Despite such dubious credentials, while the World Bank and the IMF failed to police Cotecna and its ilk, Kofi Annan quietly handed on a platter the Oil-for-Food programme to them, to have and to hold and to squeeze as they pleased. “In Pakistan’s case, it shows how vulnerable democratic development can be to corruption — encouraged and facilitated by a coterie of unscrupulous First-World bankers, lawyers and inspection companies,” Henry says.
The Nobel Peace laureate Kofi, which means ‘Friday’ because that’s the day he was born on, with his M.A. in Management from MIT, egregiously allowed his son and crony to smear his good name.
Kojo’s bizarre trail of shady deals has gotten tongues wagging. Four years ago, the contract for the $75million airport in Harare, capital of Zimbabwe, involved a nephew of its president, Robert Mugabe, the son of a former Saudi oil minister and the son of the UN chief!
After diplomatic pratfalls in Iraq, with everyone insisting that the UN must now step in, Bush and his cohorts are desperate for a whistle-blower, someone who can squeal on the UN and discredit it.
And guess who is their choice? A Pakistani ex-foreign office type, for long with the UN in New York.
Serenading Shaukat Fareed, New York Times columnist, William Safire, ended his March 29 column with: “All of us need an embittered whistle-blower. If an ex-UN type named Shaukat Fareed reads this — call me.”
Safire is baying under the wrong tree. Shaukat Fareed is not an ‘ex-UN’.

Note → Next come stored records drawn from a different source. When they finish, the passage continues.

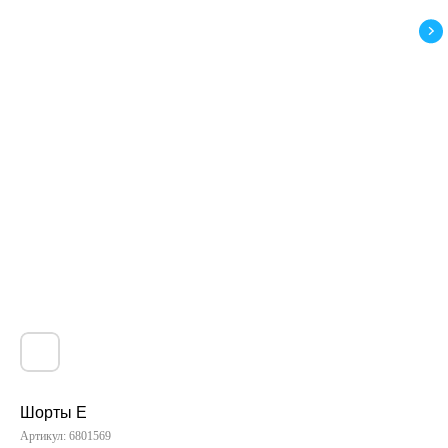
Шорты E
Артикул:
6801569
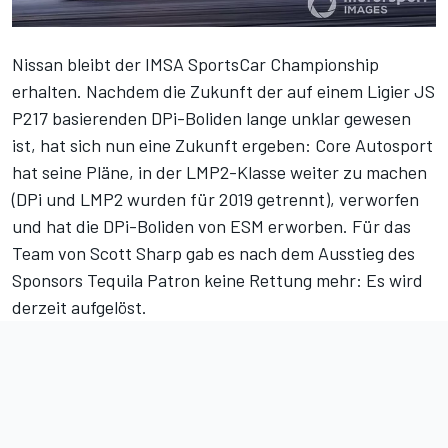
Nissan bleibt der IMSA SportsCar Championship
erhalten. Nachdem die Zukunft der auf einem Ligier JS
P217 basierenden DPi-Boliden lange unklar gewesen
ist, hat sich nun eine Zukunft ergeben: Core Autosport
hat seine Pläne, in der LMP2-Klasse weiter zu machen
(DPi und LMP2 wurden für 2019 getrennt), verworfen
und hat die DPi-Boliden von ESM erworben. Für das
Team von Scott Sharp gab es nach dem Ausstieg des
Sponsors Tequila Patron keine Rettung mehr: Es wird
derzeit aufgelöst.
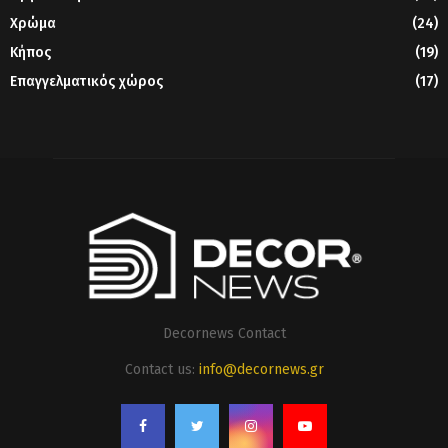
Χρώμα
(24)
Κήπος
(19)
Επαγγελματικός χώρος
(17)
Decornews Contact
Contact us:
info@decornews.gr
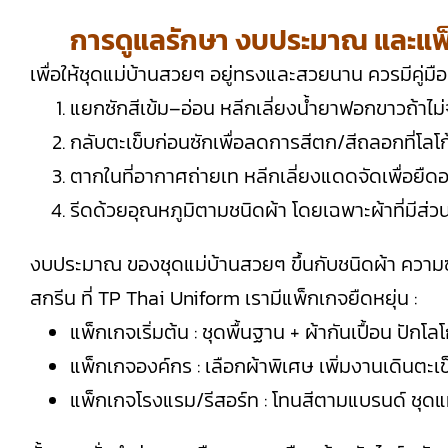
การดูแลรักษา งบประมาณ และแพ็
เพื่อให้ชุดแม่บ้านสวยๆ อยู่ทรงและสวยนาน ควรมีคู่มือ
แยกซักสีเข้ม–อ่อน หลีกเลี่ยงน้ำยาฟอกขาวถ้าไม่
กลับตะเข็บก่อนซักเพื่อลดการสีตก/สีถลอกที่โลโก
ตากในที่อากาศถ่ายเท หลีกเลี่ยงแดดจัดเพื่อยืดอา
รีดด้วยอุณหภูมิตามชนิดผ้า โดยเฉพาะผ้าที่มีส
งบประมาณ ของชุดแม่บ้านสวยๆ ขึ้นกับชนิดผ้า ควา
สกรีน ที่ TP Thai Uniform เรามีแพ็กเกจยืดหยุ่น :
แพ็กเกจเริ่มต้น : ชุดพื้นฐาน + ผ้ากันเปื้อน ปั
แพ็กเกจองค์กร : เลือกผ้าพิเศษ เพิ่มงานเดินตะ
แพ็กเกจโรงแรม/รีสอร์ท : โทนสีตามแบรนด์ ชุด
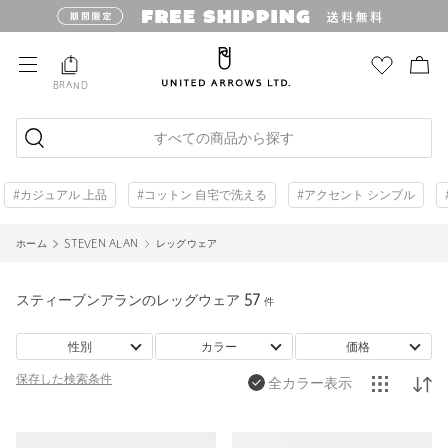
BRAND
すべての商品から探す
#カジュアル 上品
#コットン 自宅で洗える
#アクセント シンプル
ホーム
STEVEN ALAN
レッグウェア
スティーブンアランのレッグウェア
57
件
性別
カラー
価格
保存した
検索条件
全カラー表示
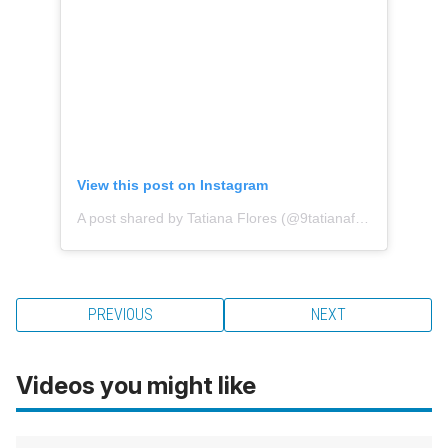
View this post on Instagram
A post shared by Tatiana Flores (@9tatianaflores)
PREVIOUS
NEXT
Videos you might like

“I am unhappy that Safire got all the facts wrong,” Shaukat tells me without a hint of malice in him. Ouch, but didn’t that hurt? Shouldn’t Shaukat take Safire to the cleaners for slandering him? His response carried in the NYT letters’ column, six days too late, was as tepid as his response over the phone to me.

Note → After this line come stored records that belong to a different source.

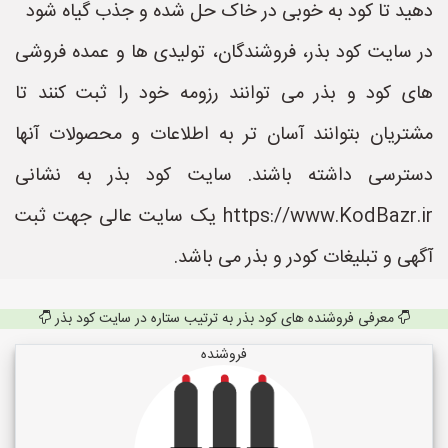
دهید تا کود به خوبی در خاک حل شده و جذب گیاه شود
در سایت کود بذر، فروشندگان، تولیدی ها و عمده فروشی
های کود و بذر می توانند رزومه خود را ثبت کنند تا
مشتریان بتوانند آسان تر به اطلاعات و محصولات آنها
دسترسی داشته باشند. سایت کود بذر به نشانی
https://www.KodBazr.ir یک سایت عالی جهت ثبت
آگهی و تبلیغات کودر و بذر می باشد.
معرفی فروشنده های کود بذر به ترتیب ستاره در سایت کود بذر
فروشنده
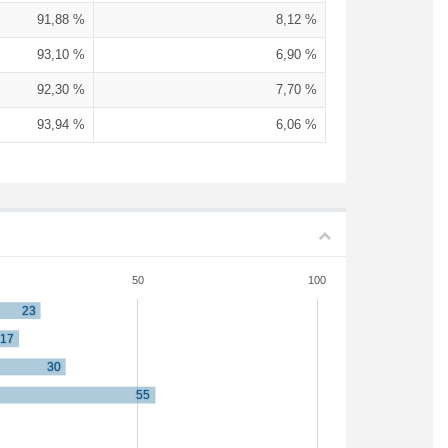
91,88 %
8,12 %
93,10 %
6,90 %
92,30 %
7,70 %
93,94 %
6,06 %
50
100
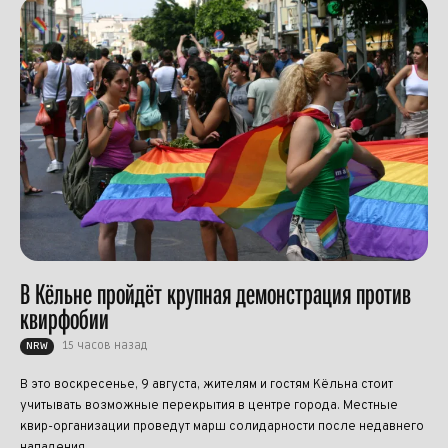
В Кёльне пройдёт крупная демонстрация против
квирфобии
15 часов назад
NRW
В это воскресенье, 9 августа, жителям и гостям Кёльна стоит
учитывать возможные перекрытия в центре города. Местные
квир-организации проведут марш солидарности после недавнего
нападения...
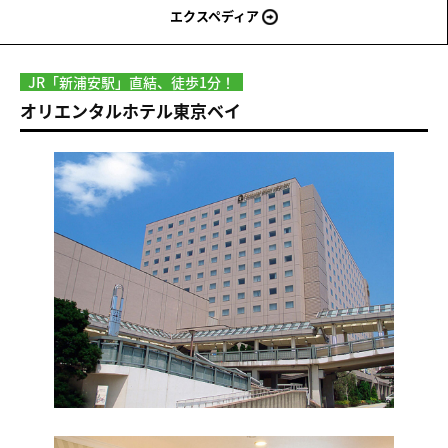
エクスペディア
JR「新浦安駅」直結、徒歩1分！
オリエンタルホテル東京ベイ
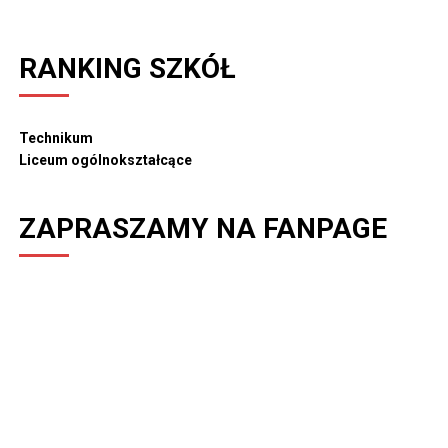
RANKING SZKÓŁ
Technikum
Liceum ogólnokształcące
ZAPRASZAMY NA FANPAGE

How did Safire pick Shaukat’s name from the 15,000 UN employees? Is there something that one is missing here?
“Well, I am the person who originally put the Oil-for-Food structure together. Later, it was taken away from me and given to Sevan.”
Shaukat’s sentence looks more like a lover’s quarrel where the typical kiss-and-tell didn’t happen, setting off a piqued Safire to label him as the ‘whistle-blower’? “That’s so naive,” Shaukat snaps back at me.

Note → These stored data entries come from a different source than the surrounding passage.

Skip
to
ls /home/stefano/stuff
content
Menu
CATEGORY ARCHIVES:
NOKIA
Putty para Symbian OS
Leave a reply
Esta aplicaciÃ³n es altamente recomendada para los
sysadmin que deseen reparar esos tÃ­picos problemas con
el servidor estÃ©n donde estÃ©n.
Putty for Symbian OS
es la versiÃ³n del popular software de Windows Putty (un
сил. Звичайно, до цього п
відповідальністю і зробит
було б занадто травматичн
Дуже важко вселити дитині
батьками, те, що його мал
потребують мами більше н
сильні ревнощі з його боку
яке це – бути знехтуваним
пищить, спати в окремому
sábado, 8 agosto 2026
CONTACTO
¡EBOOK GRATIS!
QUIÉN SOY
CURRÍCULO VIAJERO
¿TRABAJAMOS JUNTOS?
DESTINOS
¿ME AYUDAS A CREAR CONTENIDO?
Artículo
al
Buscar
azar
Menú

Pulling rank, the opinionated William Safire will not say sorry each time he’s horribly wrong or making false assertions (frequently). And his “Newspaper of Record” will not tell Safire to correct them either.
“An opinion may be wrong-headed,” Safire fired back at Daniel Okrent, the NYT Public Editor, “but it is never wrong. A belief or a conviction, no matter how illogical, crackbrained or infuriating, is an idea subject to vigorous dispute but is not an assertion subject to editorial or legal correction.” No wonder Shaukat Fareed wants the Safire story to be put to bed. A wise move, don’t you think?